EXERCISES TO COMPLETE:
(a) In the text on inferlets below, what kind of programs are inferlets described as?
(b) Proceed with the text on inferlets below, continuing from the point where it stops.

TEXT FOR ANALYSIS:
>>>>

Inferlets are lightweight WebAssembly programs that define custom inference logic in Pie. Instead of treating the LLM as a black-box API, inferlets let you program the serving loop — controlling KV cache, sampling, branching, and more from within the engine.

What can you build?

  • Prefix caching — cache a long system prompt's KV state and reuse it across requests, skipping redundant prefill
  • Parallel generation — fork a context into independent branches that share KV cache and generate concurrently
  • Sliding window attention — mask and evict old KV pages to bound memory for arbitrarily long generation
  • Grammar-constrained output — inject a custom sampler that masks invalid tokens, guaranteeing valid JSON or other structured formats
  • Speculative decoding — implement a drafter that proposes tokens for the model to verify in bulk
  • Tree / Skeleton of Thought — explore reasoning branches in parallel using nested forks
  • Multi-agent pipelines — coordinate multiple inferlets via broadcast/subscribe messaging

A taste of inferlet code

use inferlet::{Args, Result, Sampler, get_auto_model};
use inferlet::stop_condition::{self, StopCondition};

#[inferlet::main]
async fn main(mut args: Args) -> Result<()> {
// Load whatever model the server has configured
let model = get_auto_model();
// Create a generation context (manages tokens, KV cache, attention)

<<<<

(Items listed in a dataset)
>>>>

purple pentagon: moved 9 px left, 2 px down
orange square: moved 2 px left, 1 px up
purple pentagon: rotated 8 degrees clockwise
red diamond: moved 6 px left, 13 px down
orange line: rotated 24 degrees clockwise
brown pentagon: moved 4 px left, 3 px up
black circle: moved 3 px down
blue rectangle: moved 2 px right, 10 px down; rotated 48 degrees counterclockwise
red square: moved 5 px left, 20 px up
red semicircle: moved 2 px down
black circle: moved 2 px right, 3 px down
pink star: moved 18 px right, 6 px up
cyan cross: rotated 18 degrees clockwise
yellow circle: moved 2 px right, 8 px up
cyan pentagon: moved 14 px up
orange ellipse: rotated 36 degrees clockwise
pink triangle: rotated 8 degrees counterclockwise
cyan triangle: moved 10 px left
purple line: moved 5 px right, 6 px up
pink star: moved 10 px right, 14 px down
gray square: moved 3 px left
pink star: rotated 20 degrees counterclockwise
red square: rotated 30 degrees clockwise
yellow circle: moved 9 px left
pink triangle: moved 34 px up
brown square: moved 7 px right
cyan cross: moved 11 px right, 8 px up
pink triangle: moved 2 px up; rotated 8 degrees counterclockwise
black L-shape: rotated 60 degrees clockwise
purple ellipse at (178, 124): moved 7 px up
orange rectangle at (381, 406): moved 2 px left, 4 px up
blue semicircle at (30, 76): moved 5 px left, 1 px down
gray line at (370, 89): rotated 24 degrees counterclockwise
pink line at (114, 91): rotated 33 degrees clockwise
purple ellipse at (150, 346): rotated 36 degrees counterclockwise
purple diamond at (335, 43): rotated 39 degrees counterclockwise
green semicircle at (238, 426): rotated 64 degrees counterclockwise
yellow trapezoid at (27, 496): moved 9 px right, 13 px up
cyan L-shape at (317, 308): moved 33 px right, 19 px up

<<<<

RESPONSES FOR EACH TASK:
(a) Lightweight WebAssembly programs that define custom inference logic in Pie.

(b)
let mut ctx = model.create_context();

// Build the conversation
ctx.fill_system("You are a helpful assistant.");
ctx.fill_user("How are you?");

// Stop after 256 tokens or when the model emits an end-of-sequence token
let stop = stop_condition::max_len(256)
.or(stop_condition::ends_with_any(model.eos_tokens()));

// Generate with nucleus sampling (temperature=0.6, top_p=0.95)
let output = ctx.generate(Sampler::top_p(0.6, 0.95), stop).await;
println!("{}", output);
Ok(())
}

Inferlets compile to WebAssembly. Write them in Rust (recommended), Python, or JavaScript/TypeScript.